Dataset content >>
┌────────

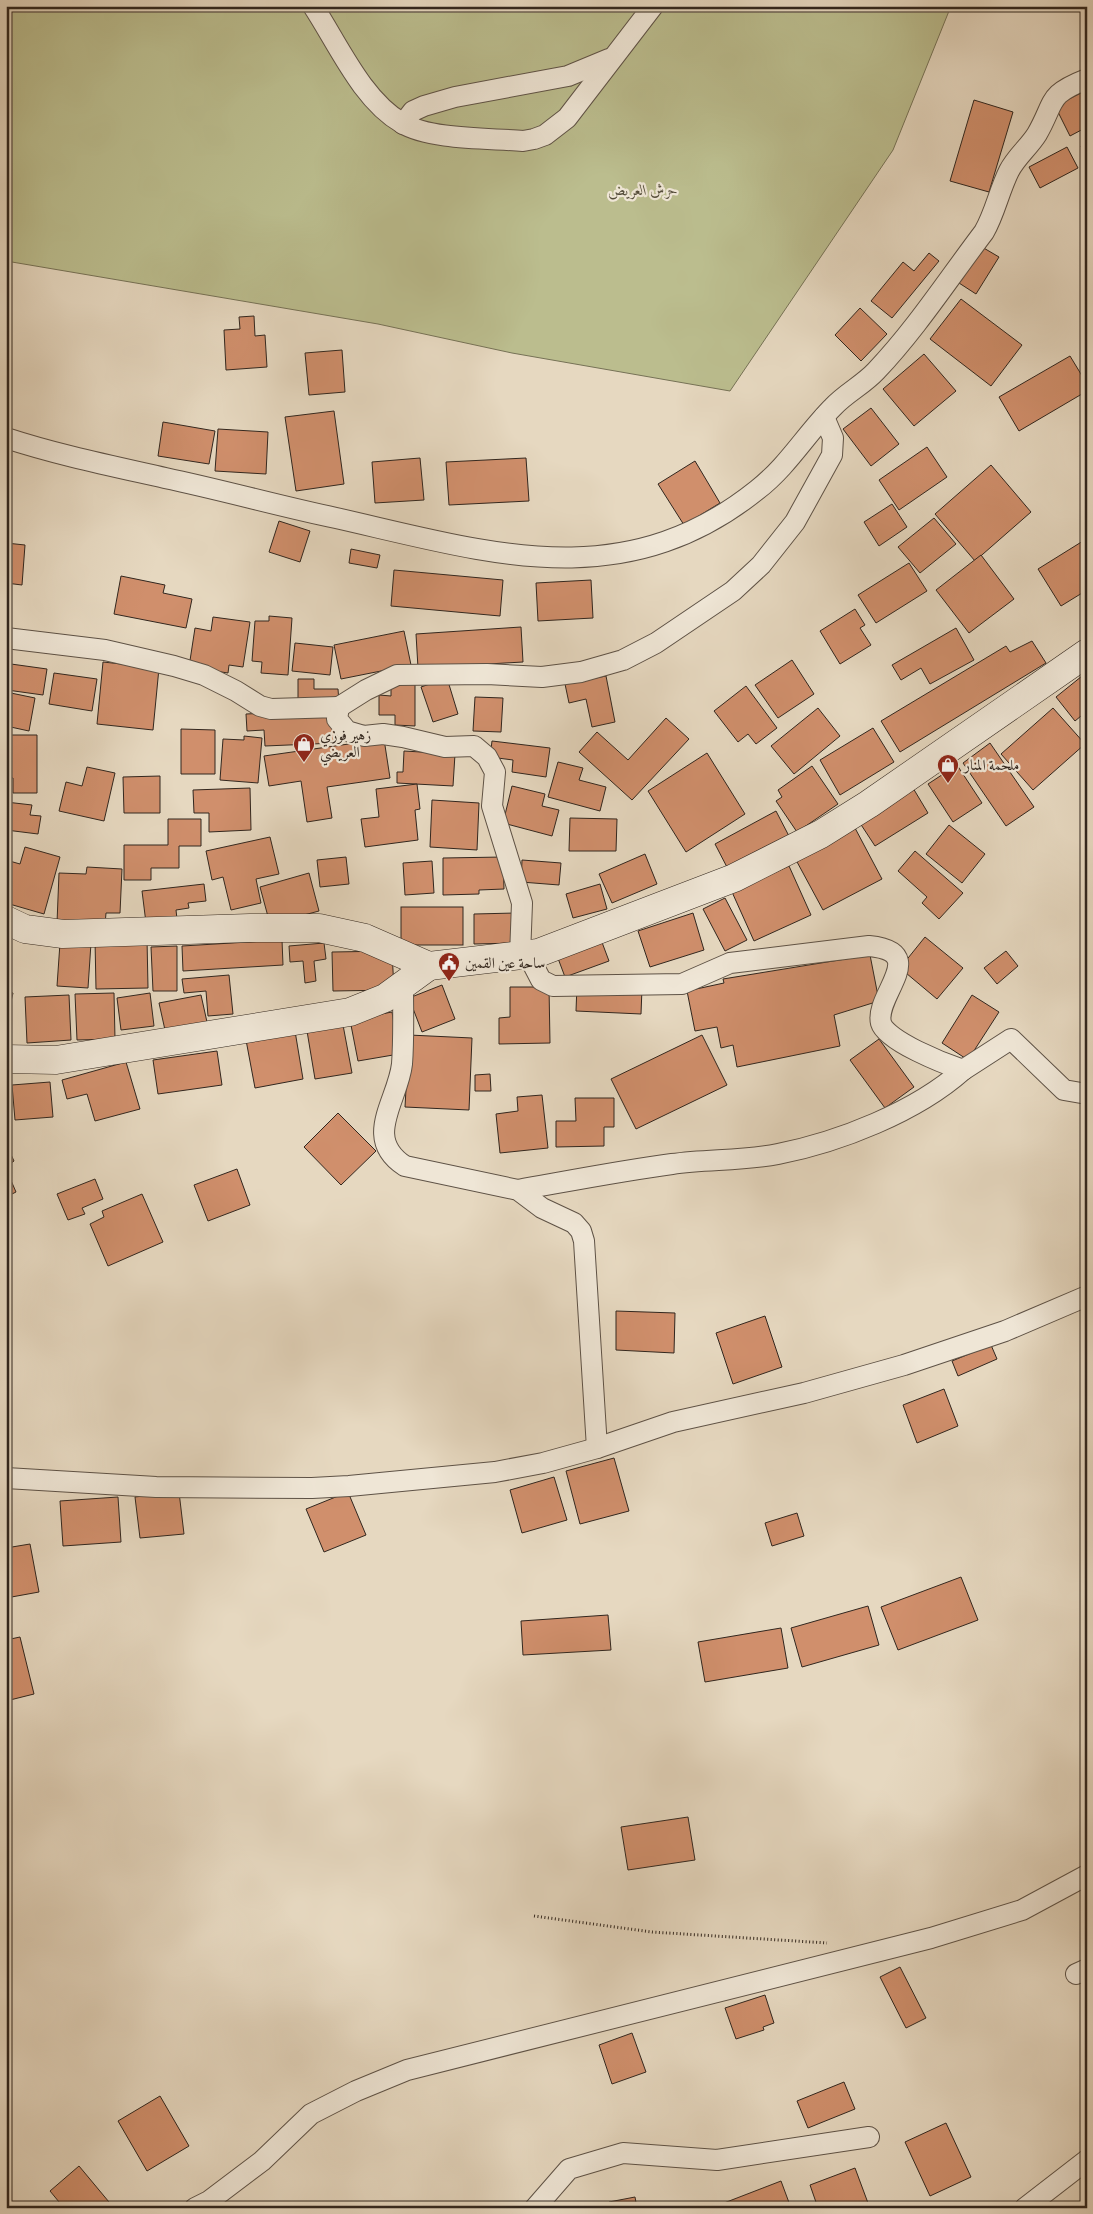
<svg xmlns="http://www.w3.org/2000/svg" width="1093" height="2214" font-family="'IM FELL Double Pica',Amiri,serif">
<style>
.green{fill:#bbbd8e;stroke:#767256}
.building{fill:#d08f6c;stroke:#31261e}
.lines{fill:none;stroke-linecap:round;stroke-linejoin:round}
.street-casing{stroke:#5e5246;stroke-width:22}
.secondary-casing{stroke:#31261e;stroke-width:29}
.path{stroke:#31261e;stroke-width:3;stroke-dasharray:1 2.5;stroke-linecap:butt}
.street{stroke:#efe6d6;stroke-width:20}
.secondary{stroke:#efe6d6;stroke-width:28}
.labels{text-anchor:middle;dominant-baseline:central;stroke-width:4.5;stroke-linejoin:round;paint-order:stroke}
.park-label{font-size:15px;font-style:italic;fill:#544c3a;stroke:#efe6d6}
.poi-label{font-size:15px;fill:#31261e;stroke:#efe6d6;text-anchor:start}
</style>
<rect width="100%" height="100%" fill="#e6d8c0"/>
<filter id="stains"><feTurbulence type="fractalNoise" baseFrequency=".004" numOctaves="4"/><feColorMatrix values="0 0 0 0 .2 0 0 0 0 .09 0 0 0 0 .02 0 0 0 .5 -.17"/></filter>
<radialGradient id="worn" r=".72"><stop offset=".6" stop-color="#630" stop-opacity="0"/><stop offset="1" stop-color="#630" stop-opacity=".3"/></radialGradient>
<polygon class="green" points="6,6 951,6 893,150 730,391 512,353 378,324 6,261"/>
<g class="building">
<polygon points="1087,90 1087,127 1070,136 1055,106"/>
<polygon points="974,100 1013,112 989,192 950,181"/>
<polygon points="1087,144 1087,160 1081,146"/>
<polygon points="1067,147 1078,168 1040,188 1029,167"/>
<polygon points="982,247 999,257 976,294 959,283"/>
<polygon points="929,253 939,261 892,318 871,301 903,262 914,271"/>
<polygon points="961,299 1022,345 991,386 930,339"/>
<polygon points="860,308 887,334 861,361 835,335"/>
<polygon points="254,316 255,336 265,335 267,367 226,370 224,330 240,329 239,317"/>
<polygon points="342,350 345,392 309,395 305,353"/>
<polygon points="924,354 956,391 914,426 883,389"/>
<polygon points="1070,356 1087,384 1087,391 1019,431 999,397"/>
<polygon points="871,408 899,444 871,466 843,429"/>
<polygon points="334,411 344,484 296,491 285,417"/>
<polygon points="163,422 215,431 209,464 158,456"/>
<polygon points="218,429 268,432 266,474 215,471"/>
<polygon points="927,447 947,477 899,510 879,480"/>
<polygon points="420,458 424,500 375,503 372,462"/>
<polygon points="526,458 529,501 449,505 446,462"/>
<polygon points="695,461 720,503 684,525 658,484"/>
<polygon points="991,465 1031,512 975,561 935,514"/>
<polygon points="892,504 907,527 879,546 864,522"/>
<polygon points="934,518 956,544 920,573 898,547"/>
<polygon points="279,521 310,531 300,562 269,552"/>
<polygon points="1083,541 1087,546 1087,590 1061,606 1038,569"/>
<polygon points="6,543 25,545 22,585 6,583"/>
<polygon points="351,549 380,555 377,568 349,563"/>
<polygon points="981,555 1014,599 969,633 936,590"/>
<polygon points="909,563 927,591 876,623 858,595"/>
<polygon points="394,570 503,580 500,616 391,606"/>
<polygon points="121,576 165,585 163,593 192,599 186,628 114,614"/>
<polygon points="591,580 593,618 538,621 536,583"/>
<polygon points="855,609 865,625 860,628 871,645 840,664 820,631"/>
<polygon points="269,616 292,618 288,675 261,673 262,662 252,661 255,621 269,621"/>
<polygon points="213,617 250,622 243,667 229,665 228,673 189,667 195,628 211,631"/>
<polygon points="521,627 523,662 418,668 416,634"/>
<polygon points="956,628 974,660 930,684 921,668 901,680 892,665"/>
<polygon points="404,631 411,665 341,679 334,645"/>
<polygon points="1032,641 1046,663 900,752 881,721 1006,646 1010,652"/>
<polygon points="295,643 333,647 330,675 292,671"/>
<polygon points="792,660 814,694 778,718 755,685"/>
<polygon points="103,662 159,668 153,730 97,724"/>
<polygon points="11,664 47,669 43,695 7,690"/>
<polygon points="1087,672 1087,711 1075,721 1056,697"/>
<polygon points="54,673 97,679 92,711 49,704"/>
<polygon points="606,676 615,722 592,727 586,699 569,703 565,684"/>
<polygon points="447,678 458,714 433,722 421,687"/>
<polygon points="298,679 314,679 314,689 338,689 339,703 298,704"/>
<polygon points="391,682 415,683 415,726 395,725 395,715 379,715 379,695 391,696"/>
<polygon points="746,686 777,728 756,744 748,734 738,742 714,711"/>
<polygon points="6,692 35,698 29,731 6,726"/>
<polygon points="475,697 503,698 501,732 473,731"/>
<polygon points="818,708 840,736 794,774 771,746"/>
<polygon points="1053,708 1085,744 1033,790 1001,754"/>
<polygon points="334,710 335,743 265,746 264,730 247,731 246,714"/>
<polygon points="666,718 689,739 632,800 579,752 597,732 628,760"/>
<polygon points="873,728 894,762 840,795 820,760"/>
<polygon points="181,729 215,730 215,774 181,774"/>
<polygon points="6,735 37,735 37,793 13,793 13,778 6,778"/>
<polygon points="244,736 262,738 258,783 220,780 223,739 244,740"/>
<polygon points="384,739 390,778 327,787 332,818 307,822 301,781 269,786 264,756"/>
<polygon points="492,741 550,748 546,777 512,772 513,760 490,757"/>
<polygon points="990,743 1034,807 1006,826 963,763"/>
<polygon points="404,751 455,754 453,786 397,783 397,772 403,772"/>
<polygon points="707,753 745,814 686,852 648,791"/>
<polygon points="558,762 583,768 579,780 606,787 600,811 548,797"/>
<polygon points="957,765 982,803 953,822 928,784"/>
<polygon points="812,766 838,804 797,832 776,801 782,797 778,790"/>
<polygon points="87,767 115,773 104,821 59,811 66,782 82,786"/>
<polygon points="160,776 160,813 124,813 123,777"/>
<polygon points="910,783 928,813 875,846 856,817"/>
<polygon points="417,784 420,809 415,810 418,840 365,847 361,819 379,817 376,789"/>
<polygon points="512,786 545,794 542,806 559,810 552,836 503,823"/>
<polygon points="250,788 251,830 209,832 209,813 194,813 193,790"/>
<polygon points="432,800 479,803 477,850 430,847"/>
<polygon points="6,802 32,805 30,815 41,816 38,834 6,830"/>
<polygon points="776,811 790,838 729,871 715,844"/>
<polygon points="570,818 617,819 616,851 569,851"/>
<polygon points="168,819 201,819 201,846 179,846 179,868 151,868 151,880 124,880 124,845 168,845"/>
<polygon points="949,825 985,854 962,883 926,854"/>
<polygon points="855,828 882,879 823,910 796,860"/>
<polygon points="270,837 279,874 256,879 261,903 231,910 223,877 212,880 206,851"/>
<polygon points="25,847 60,857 44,914 6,903 6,860 20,864"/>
<polygon points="915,851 963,893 939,919 922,903 927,897 898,871"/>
<polygon points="645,854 657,884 612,903 599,874"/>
<polygon points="346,857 349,884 320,887 317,860"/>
<polygon points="503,857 504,889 479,890 479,894 443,895 443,858"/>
<polygon points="522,860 561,863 559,885 521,882"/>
<polygon points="432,861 434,893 405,895 403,863"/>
<polygon points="789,866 811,915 754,941 732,892"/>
<polygon points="87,867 122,869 120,913 106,913 105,925 57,923 59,873 86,874"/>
<polygon points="309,873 319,911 270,924 260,887"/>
<polygon points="204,884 206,901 188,903 189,908 176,910 177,919 146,923 142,891"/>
<polygon points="600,884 607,909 573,918 566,894"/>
<polygon points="725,898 747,940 725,951 703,909"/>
<rect x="401" y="907" width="62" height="38"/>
<polygon points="516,913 517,943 474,944 474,914"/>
<polygon points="693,913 704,950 650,967 638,931"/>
<polygon points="600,937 609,961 565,977 556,953"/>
<polygon points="925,937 963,968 937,999 900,968"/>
<polygon points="147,939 148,988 96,989 95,940"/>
<polygon points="282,940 283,965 183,971 182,946"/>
<polygon points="60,943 91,943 88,988 57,986"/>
<polygon points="324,943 326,959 314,961 316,981 305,983 303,961 290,962 289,946"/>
<polygon points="177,946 177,991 153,991 151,947"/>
<polygon points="392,951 394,990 333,991 332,952"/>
<polygon points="1006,951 1018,966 997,984 984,968"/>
<polygon points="870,955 879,1001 834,1015 840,1046 737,1067 733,1045 721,1048 717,1027 695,1031 687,991 724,983 723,979"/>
<polygon points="229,975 233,1014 208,1016 206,991 184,993 182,979"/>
<polygon points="442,985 455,1019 422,1032 409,998"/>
<polygon points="577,985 642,988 641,1014 576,1011"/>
<polygon points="510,987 549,987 550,1043 499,1044 499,1018 510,1017"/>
<polygon points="6,991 13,993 6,1023"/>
<polygon points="114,993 115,1039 77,1040 75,994"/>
<polygon points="150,993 154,1026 121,1030 117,998"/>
<polygon points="69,995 71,1040 27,1043 25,997"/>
<polygon points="201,995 207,1022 165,1030 159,1003"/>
<polygon points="972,995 999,1012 968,1060 942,1043"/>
<polygon points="392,1012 399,1054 358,1061 350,1020"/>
<polygon points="343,1025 352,1073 315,1079 307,1031"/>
<polygon points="295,1031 303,1079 255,1088 246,1040"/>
<polygon points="409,1035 472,1038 469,1110 405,1107"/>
<polygon points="702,1035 727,1085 636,1129 611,1079"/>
<polygon points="879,1039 914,1087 885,1108 850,1060"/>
<polygon points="217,1051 222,1085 158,1094 153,1060"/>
<polygon points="126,1062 140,1109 95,1121 87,1094 67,1099 62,1080"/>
<polygon points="490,1074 491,1091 475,1091 475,1075"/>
<polygon points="50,1082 53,1117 15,1120 12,1085"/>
<polygon points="542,1095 548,1148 500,1153 496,1114 518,1111 517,1097"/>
<polygon points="575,1098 614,1098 614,1127 604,1127 604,1146 556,1147 556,1121 576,1121"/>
<polygon points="338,1113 376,1151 341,1185 304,1147"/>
<polygon points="6,1144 14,1161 6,1167"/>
<polygon points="6,1169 16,1192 6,1197"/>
<polygon points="237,1169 250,1205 208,1221 194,1185"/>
<polygon points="95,1179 103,1199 82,1208 85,1214 68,1220 57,1194"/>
<polygon points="142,1194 163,1242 108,1266 90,1224 104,1217 102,1211"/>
<polygon points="616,1311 675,1313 674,1353 616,1350"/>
<polygon points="765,1316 782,1367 733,1384 716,1333"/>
<polygon points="991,1345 997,1359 958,1376 952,1361"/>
<polygon points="944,1389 958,1426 917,1443 903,1405"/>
<polygon points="614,1458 629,1511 580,1524 566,1471"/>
<polygon points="554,1477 567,1520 522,1533 510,1490"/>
<polygon points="179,1492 184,1534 140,1538 135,1497"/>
<polygon points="348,1492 366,1535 324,1552 306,1509"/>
<polygon points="118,1497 121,1542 63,1546 60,1501"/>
<polygon points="797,1513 804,1536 772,1546 765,1523"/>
<polygon points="30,1544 39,1592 6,1598 6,1548"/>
<polygon points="961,1577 978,1620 898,1650 881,1607"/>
<polygon points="868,1606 879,1645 802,1667 791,1628"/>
<polygon points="608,1615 611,1650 523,1655 521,1621"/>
<polygon points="781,1628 788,1668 705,1682 698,1642"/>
<polygon points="20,1637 34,1694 6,1701 6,1640"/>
<polygon points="688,1817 695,1860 628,1870 621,1827"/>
<polygon points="900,1967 926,2018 906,2028 880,1977"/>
<polygon points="765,1995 774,2023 763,2027 764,2030 736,2039 725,2008"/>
<polygon points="632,2033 646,2072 612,2084 599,2045"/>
<polygon points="844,2082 855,2109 808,2128 797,2101"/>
<polygon points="160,2096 189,2146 147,2171 118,2121"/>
<polygon points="946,2123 971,2177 930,2196 905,2142"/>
<polygon points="79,2166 114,2208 64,2208 50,2191"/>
<polygon points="855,2168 868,2203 855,2208 818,2208 810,2185"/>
<polygon points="781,2181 791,2208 725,2208 724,2203"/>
<polygon points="635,2197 637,2208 610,2208 609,2202"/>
</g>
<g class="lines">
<g class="street-casing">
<g id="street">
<path d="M313,6C338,44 362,100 402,123C430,140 490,138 523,141L534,139L545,135L567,118L653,6"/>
<polyline points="403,124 413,111 424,106 455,97 568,76 609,59"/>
<path d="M6,438C58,455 112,466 165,478C222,490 279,506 336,518C487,552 622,598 757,490C788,466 806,434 833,407C846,393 863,385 876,371C916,329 949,278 984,232C995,213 999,191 1009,171C1016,157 1029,147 1037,134C1056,101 1046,95 1087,79"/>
<polyline points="6,638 105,650 174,666 204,675 236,691 260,706 271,709 339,707 337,719 347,731 364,736 383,734 403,737 445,747 474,746 487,757 495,772 492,806 522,903 520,956"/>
<polyline points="339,707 366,690 397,675 487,674 542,677 581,672 623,660 656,643 733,591 761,565 795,522 832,455 833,438 824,417"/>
<path d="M528,955L541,980L553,986L682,984L730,963L869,946C931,952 874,995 881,1023C886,1041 945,1064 963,1070L1011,1039L1064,1090L1087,1094"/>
<path d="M403,986C403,1012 404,1038 402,1064C398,1101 362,1138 405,1166L518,1190L542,1208L574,1223L581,1231L584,1241L597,1448"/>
<path d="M518,1190C569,1181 620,1171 672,1164C707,1159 743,1161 778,1154C839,1142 916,1112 963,1070"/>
<polyline points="6,1478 156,1487 312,1488 349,1486 495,1472 543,1463 597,1448 673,1422 804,1393 904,1365 1005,1331 1087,1296"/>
<polyline points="1076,1974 1087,1969"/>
<polyline points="195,2208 209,2201 262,2161 311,2114 356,2091 407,2070 931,1938 1022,1910 1087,1875"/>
<polyline points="535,2208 569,2169 623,2153 717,2160 869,2137"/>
<polyline points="1025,2208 1087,2160"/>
</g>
</g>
<g class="secondary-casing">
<g id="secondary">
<polyline points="6,920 25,929 63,934 250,928 319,928 365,938 429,966 538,953 734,878 821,834 869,804 1087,653"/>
<polyline points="6,1059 56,1060 350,1012 385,998 429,966"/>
</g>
</g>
<polyline class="path" points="534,1916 652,1932 827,1943"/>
<use href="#street" class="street"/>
<use href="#secondary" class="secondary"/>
</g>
<defs>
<g id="shop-pin" transform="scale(1.125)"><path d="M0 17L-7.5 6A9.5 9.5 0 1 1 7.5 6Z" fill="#8f2418" stroke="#efe6d6"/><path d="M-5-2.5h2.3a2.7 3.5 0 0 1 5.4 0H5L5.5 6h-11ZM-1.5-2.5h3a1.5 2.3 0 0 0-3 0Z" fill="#fff"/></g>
<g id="civic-pin" transform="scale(1.125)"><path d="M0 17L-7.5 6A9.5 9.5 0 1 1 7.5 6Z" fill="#8f2418" stroke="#efe6d6"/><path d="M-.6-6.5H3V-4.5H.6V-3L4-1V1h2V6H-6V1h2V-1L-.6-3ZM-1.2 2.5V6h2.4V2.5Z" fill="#fff"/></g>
</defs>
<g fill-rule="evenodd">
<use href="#shop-pin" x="304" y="744"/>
<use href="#shop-pin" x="948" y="765"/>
<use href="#civic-pin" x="449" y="963"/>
</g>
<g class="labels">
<g class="park-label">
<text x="643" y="190">حرش العريض</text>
</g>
<g class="poi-label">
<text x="320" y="735">زهير فوزي<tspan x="320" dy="17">العريضي</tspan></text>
<text x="964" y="765">ملحمة المنار</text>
<text x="465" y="963">ساحة عين القمين</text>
</g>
</g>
<rect width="1093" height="2214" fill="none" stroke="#e6d8c0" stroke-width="25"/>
<rect x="8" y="8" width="1078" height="2199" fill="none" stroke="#31261e" stroke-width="2.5"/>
<rect x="12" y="12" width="1068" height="2189" fill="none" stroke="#31261e"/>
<rect width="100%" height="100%" filter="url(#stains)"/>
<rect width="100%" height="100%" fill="url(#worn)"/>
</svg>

└────────

Only the lines holding the string "linecap" are needed; copy each of them from the material above.

Response to the task >>
.lines{fill:none;stroke-linecap:round;stroke-linejoin:round}
.path{stroke:#31261e;stroke-width:3;stroke-dasharray:1 2.5;stroke-linecap:butt}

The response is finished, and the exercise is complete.